Anzichè cercare di non pensare alla caduta, ho iniziato a concentrarmi su quella, a pensarci in continuazione volontariamente, però attenzione, usando l'
imagery in quel contesto, ovvero richiamando le cadute che ho fatto e che sono state senza conseguenze, quasi divertenti... (adrenaliniche ma divertenti)
Quando dovevo partire guardavo il tiro, vedendo dei punti belli verticali, con delle pance o leggermente strapiombanti, mi immaginavo di cadere lì, ma di cadere piacevolmente, senza farmi male, beh, sai che più ci pensavo e... meno ci pensavo?!
Poi manco a farlo apposta nel passaggio chiave di un tiro ho cannato al linea di salita e mi sono trovato in un punto morto, sono sceso un po per ridurre la caduta, ho avvertito la mia socia e... mi sono lasciato andare, mi sono trovato un paio di metri o poco più sotto, non una gran caduta, ma sempre una caduta con lo spit sotto ai piedi (giusto giusto appena sotto!).
Quando ti lasci andare senti un qualcosa nello stomaco, come un vuoto, non è solo la paura del farti male, è... un lasciare una certezza e affidarti non a te stesso ma a qualcosa di esterno, e su una cosa che è potenzialmente pericolosa per la tua incolumità e che perciò senti particolarmente...

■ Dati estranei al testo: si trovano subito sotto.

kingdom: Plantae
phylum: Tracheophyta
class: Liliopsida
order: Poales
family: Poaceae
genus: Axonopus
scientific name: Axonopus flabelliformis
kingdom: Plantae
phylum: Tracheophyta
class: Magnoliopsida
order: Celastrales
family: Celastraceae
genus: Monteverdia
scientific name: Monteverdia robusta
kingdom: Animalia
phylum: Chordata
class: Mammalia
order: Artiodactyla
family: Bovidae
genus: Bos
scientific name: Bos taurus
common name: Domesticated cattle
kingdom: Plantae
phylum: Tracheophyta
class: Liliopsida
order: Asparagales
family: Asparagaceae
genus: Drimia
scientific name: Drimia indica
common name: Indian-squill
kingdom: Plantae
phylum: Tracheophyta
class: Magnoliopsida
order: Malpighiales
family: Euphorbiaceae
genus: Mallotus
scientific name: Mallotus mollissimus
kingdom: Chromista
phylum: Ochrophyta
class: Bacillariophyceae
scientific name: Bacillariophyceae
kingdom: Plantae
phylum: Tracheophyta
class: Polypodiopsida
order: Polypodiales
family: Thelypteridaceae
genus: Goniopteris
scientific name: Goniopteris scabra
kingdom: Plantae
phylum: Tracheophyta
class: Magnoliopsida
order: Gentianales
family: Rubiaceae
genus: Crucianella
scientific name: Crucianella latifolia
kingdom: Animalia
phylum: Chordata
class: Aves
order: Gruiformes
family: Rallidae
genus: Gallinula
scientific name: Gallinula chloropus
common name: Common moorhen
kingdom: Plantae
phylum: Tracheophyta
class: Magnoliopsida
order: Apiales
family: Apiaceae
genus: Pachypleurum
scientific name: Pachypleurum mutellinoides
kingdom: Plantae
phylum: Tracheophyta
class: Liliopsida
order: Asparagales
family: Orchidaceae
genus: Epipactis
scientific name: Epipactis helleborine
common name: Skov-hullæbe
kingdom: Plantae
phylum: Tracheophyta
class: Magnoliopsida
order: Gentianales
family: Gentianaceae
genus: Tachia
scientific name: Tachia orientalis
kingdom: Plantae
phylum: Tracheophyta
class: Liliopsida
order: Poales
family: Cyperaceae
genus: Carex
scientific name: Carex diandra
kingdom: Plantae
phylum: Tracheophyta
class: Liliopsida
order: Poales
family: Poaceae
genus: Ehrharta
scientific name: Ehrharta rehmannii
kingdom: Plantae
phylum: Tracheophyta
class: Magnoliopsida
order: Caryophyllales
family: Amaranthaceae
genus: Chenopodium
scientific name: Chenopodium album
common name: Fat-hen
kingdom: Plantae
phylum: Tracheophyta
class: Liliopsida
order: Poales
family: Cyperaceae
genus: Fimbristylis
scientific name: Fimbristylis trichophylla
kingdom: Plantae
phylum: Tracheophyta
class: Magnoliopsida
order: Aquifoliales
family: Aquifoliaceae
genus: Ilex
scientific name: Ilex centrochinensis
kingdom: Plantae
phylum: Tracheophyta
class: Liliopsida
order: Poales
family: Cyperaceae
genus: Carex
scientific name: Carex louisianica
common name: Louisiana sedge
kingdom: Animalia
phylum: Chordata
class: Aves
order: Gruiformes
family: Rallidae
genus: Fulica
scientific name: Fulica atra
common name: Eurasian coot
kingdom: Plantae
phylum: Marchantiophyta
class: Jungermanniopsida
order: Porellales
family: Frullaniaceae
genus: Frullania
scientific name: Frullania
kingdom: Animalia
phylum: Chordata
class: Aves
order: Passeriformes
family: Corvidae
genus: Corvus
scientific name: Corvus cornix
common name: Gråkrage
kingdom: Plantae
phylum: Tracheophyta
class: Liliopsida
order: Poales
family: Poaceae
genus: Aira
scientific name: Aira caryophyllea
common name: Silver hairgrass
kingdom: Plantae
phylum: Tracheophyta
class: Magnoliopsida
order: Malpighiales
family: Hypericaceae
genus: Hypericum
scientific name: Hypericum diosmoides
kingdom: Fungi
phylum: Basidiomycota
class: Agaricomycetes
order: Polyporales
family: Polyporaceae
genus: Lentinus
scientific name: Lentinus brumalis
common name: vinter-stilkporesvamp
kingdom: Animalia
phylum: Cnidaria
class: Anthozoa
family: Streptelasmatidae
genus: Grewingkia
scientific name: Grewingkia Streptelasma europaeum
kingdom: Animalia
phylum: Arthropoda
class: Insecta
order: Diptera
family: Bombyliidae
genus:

Però ha il suo aspetto piacevole, questo è da tenere come ricordo per le volte successive, ovviamente usandolo con intelligenza, non andrò a pensare di cadere senza conseguenze mettendomi ad arrampicare sopra ai miei limiti e in un punto in cui la caduta è pericolosa, quella è incoscienza e stupidità, che non c'entra con quanto stiamo discutendo!
Per finire, riassumendo quest'ultima parte, la chiave è di concentrare la propria strategia psicologica sull'elemento che fa paura e non sulle altre cose complementari, è inutile che penso di scalare felice se la paura della caduta è particolarmente forte dentro di me, devo concentrarmi su ciò che mi fa paura, appunto la caduta.
Così prima dello scalare penserò alla caduta, immaginandola senza conseguenze e divertente (c'è gente che paga fior di soldi per buttarsi con un elastico nel vuoto!!!

), quest'immagine mi sbloccherà anche i pensieri per immaginarmi ad arrampicare felice e sciolto anche nei punti di maggior difficoltà, cercando di fare viceversa, ovvero pensare ad arrampicare felice presupponendo che così vedrò in modo meno negativo anche un'eventuale caduta, la cosa non funzionerà!